ISS announced changes to the methodology underlying its pay-for-performance models for companies in the U.S. and other markets to take effect Feb. 1, 2017.
ISS will present relative evaluations of return on equity, return on assets, return on invested capital, revenue growth, EBITDA growth, and cash flow (from operations) growth in proxy voting reports issued on companies in the U.S. The additional financial measures will supplement ISS’ legacy (and continued) use of total shareholder return (TSR) as a key metric for assessing corporate performance in the context of evaluating executive compensation.

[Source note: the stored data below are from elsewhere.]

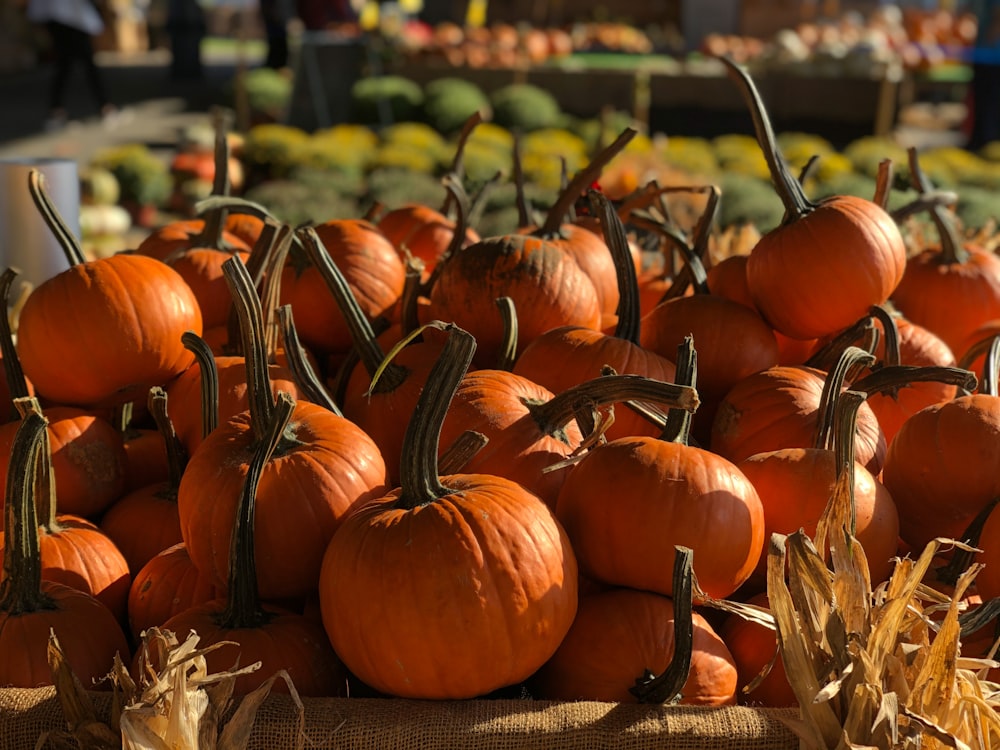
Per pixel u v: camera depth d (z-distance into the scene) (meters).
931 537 1.27
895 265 1.40
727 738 1.00
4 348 1.34
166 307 1.31
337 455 1.13
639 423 1.28
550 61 7.20
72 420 1.30
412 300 1.42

Pay-for-performance updates for U.S. companies include the following:
- A new standardized comparison of the subject company’s CEO pay and financial performance ranking relative to its ISS-defined peer group will be added to ISS’ benchmark policy proxy research reports beginning Feb. 1, 2017. Financial performance will be measured by a weighted average of multiple financial metrics including return on equity, return on assets, return on invested capital, revenue growth, EBITDA growth, and cash flow (from operations) growth. The metrics and weightings will be based on the company’s four-digit GICS industry group, and are based on extensive back-testing over multiple years. The financial performance and pay ranking information will be displayed for all companies subject to ISS’ quantitative pay-for-performance screens. While this information will not impact the quantitative screening results during the 2017 proxy season, it may be referenced in the qualitative review and its consideration may mitigate or heighten identified pay-for-performance concerns.
- Relative Degree of Alignment (RDA) assessment will only be considered in the overall quantitative concern level when the subject company has a minimum of two years of pay and TSR data. Companies that only have one year of data will receive an N/A (not applicable) concern for their RDA test. The RDA measure uses annualized three-year TSR – i.e., the annualized rate of the three 12-month periods in the three-year measurement period (calculated as the geometric mean of the three TSRs). TSR reflects stock price appreciation plus the impact of reinvestment of dividends (and the compounding effect of dividends paid on reinvested dividends) for the period.